(RECORDS TO PROCESS)

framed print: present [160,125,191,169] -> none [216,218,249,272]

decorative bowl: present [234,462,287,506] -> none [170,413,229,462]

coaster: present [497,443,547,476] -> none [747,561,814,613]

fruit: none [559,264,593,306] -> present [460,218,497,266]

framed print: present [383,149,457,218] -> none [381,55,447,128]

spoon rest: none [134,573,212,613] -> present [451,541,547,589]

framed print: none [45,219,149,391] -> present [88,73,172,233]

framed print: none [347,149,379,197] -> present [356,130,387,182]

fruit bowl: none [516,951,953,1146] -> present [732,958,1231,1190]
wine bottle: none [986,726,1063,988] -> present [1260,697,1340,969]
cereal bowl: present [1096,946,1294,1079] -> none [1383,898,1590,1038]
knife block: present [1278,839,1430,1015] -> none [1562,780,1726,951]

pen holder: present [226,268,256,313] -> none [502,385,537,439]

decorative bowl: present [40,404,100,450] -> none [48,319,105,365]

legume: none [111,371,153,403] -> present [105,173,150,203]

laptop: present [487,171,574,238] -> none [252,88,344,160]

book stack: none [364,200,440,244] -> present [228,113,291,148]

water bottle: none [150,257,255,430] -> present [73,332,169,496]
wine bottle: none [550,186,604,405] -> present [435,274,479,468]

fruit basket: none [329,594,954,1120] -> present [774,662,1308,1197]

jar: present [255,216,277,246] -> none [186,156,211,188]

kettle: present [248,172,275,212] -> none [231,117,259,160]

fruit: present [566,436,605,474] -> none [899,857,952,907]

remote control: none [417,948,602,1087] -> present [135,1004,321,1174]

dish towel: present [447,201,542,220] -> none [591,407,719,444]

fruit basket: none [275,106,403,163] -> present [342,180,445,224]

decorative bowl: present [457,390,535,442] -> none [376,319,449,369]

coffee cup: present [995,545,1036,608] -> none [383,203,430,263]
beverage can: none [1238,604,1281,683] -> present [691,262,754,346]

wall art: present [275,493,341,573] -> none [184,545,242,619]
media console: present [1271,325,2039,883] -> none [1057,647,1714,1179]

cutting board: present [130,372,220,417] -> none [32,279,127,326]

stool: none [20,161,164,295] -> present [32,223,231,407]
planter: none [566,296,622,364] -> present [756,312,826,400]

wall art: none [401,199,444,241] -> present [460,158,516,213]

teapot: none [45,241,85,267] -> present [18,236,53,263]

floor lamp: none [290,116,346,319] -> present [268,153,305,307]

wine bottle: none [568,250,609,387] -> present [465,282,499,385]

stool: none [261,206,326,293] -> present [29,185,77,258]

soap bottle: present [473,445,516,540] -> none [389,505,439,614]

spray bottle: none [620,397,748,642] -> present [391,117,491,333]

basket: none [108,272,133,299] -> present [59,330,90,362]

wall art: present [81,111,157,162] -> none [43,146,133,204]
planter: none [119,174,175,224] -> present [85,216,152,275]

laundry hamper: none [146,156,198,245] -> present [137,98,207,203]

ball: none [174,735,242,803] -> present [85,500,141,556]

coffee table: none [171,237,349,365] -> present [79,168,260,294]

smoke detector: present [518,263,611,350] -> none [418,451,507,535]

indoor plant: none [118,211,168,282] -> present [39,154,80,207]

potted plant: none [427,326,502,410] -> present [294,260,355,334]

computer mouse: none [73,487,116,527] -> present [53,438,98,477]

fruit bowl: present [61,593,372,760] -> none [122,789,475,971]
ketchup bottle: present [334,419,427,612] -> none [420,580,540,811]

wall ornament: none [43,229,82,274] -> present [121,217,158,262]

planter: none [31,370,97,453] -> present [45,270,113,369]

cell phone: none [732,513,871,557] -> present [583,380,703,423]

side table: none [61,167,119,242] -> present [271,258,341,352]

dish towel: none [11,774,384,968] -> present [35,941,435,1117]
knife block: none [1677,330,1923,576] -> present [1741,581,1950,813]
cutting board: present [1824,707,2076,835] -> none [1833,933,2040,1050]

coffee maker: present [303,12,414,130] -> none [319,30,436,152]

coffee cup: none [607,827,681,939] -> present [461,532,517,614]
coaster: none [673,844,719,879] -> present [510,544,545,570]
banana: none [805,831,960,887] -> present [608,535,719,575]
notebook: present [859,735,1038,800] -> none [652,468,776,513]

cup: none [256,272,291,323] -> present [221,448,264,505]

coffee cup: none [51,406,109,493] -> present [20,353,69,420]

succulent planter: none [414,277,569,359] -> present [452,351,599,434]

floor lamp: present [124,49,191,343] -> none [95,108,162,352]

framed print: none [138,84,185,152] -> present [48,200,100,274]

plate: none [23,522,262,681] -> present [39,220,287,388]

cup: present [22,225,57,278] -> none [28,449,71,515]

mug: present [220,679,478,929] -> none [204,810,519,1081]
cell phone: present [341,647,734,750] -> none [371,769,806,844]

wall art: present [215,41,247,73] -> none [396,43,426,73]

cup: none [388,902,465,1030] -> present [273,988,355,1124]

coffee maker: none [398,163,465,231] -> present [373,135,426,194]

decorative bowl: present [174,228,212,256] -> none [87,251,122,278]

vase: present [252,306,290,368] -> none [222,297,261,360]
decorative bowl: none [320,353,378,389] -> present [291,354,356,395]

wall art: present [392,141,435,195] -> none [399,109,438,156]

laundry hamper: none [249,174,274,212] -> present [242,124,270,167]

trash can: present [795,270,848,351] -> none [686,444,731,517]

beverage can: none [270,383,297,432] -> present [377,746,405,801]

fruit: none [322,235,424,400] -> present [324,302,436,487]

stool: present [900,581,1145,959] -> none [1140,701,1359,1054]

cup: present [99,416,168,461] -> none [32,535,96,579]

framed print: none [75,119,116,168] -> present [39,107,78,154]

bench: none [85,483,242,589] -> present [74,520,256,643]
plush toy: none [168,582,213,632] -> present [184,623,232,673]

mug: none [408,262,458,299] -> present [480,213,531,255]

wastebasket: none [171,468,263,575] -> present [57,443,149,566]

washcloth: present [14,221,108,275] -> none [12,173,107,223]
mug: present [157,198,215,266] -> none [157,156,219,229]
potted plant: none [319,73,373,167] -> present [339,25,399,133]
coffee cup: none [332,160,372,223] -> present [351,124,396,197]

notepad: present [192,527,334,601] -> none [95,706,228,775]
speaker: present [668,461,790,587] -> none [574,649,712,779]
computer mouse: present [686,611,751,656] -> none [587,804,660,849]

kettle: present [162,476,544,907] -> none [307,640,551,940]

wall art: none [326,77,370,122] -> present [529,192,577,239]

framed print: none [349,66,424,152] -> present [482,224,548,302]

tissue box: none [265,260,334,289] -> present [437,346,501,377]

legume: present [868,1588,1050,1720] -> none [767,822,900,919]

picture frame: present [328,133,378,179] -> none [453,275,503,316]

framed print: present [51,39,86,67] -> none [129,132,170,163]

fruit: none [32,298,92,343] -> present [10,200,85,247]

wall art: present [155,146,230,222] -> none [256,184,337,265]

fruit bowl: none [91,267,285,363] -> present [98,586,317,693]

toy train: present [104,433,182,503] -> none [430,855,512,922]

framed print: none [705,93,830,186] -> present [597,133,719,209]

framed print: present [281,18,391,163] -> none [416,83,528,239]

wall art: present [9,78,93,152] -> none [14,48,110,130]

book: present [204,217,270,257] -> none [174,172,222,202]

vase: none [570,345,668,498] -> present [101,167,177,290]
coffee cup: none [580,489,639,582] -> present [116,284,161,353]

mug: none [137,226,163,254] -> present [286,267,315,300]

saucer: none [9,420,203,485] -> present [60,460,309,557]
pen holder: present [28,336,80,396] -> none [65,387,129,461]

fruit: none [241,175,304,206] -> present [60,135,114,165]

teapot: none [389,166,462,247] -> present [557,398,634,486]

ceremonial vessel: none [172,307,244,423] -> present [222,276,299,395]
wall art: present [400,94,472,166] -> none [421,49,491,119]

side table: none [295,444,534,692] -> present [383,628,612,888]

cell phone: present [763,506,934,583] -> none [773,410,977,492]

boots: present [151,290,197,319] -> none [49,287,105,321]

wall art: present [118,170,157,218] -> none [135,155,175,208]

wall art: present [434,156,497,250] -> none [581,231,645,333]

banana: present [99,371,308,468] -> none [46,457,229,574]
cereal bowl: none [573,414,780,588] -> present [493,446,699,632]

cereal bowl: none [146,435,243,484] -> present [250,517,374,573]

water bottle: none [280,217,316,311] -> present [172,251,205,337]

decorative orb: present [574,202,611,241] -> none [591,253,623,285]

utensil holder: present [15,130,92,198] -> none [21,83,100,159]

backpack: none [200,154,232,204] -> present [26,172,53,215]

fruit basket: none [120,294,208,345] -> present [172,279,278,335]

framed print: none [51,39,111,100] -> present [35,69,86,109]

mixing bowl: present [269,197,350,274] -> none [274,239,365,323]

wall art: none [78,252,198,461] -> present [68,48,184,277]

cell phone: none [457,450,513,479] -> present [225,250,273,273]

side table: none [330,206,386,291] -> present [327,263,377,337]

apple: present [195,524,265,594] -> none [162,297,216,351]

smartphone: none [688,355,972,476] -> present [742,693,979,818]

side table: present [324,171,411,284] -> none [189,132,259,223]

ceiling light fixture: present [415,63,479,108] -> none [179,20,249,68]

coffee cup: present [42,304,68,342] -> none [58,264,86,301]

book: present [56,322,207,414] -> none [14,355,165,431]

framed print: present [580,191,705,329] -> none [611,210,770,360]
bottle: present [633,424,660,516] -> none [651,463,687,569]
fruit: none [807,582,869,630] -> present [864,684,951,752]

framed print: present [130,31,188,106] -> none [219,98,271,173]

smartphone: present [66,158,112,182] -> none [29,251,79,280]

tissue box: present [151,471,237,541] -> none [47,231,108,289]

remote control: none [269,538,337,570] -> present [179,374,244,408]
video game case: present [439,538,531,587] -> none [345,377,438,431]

(End RECORDS TO PROCESS)

#### WHAT YOU SHOULD DO:
Going down from the first line of the entries above, restate each line word for word until the line holding "water bottle: none [150,257,255,430]" is done.

#### SOLVED EXERCISE:
framed print: present [160,125,191,169] -> none [216,218,249,272]

decorative bowl: present [234,462,287,506] -> none [170,413,229,462]

coaster: present [497,443,547,476] -> none [747,561,814,613]

fruit: none [559,264,593,306] -> present [460,218,497,266]

framed print: present [383,149,457,218] -> none [381,55,447,128]

spoon rest: none [134,573,212,613] -> present [451,541,547,589]

framed print: none [45,219,149,391] -> present [88,73,172,233]

framed print: none [347,149,379,197] -> present [356,130,387,182]

fruit bowl: none [516,951,953,1146] -> present [732,958,1231,1190]
wine bottle: none [986,726,1063,988] -> present [1260,697,1340,969]
cereal bowl: present [1096,946,1294,1079] -> none [1383,898,1590,1038]
knife block: present [1278,839,1430,1015] -> none [1562,780,1726,951]

pen holder: present [226,268,256,313] -> none [502,385,537,439]

decorative bowl: present [40,404,100,450] -> none [48,319,105,365]

legume: none [111,371,153,403] -> present [105,173,150,203]

laptop: present [487,171,574,238] -> none [252,88,344,160]

book stack: none [364,200,440,244] -> present [228,113,291,148]

water bottle: none [150,257,255,430] -> present [73,332,169,496]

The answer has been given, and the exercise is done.